* [WORK INSTRUCTIONS]
Transcribe every record verbatim; no pictures.

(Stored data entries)
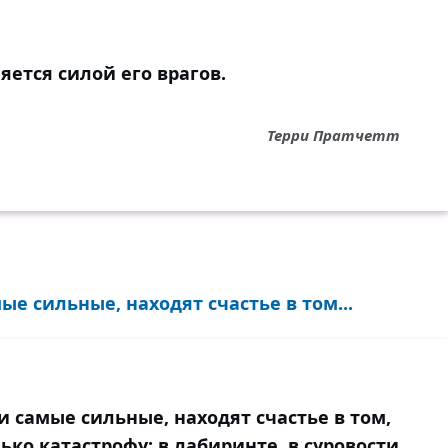
яется силой его врагов.
Терри Пратчетт
е сильные, находят счастье в том...
 самые сильные, находят счастье в том,
ько катастрофу: в лабиринте, в суровости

* [ANSWER BELOW]
яется силой его врагов.
Терри Пратчетт
е сильные, находят счастье в том...
 самые сильные, находят счастье в том,
ько катастрофу: в лабиринте, в суровости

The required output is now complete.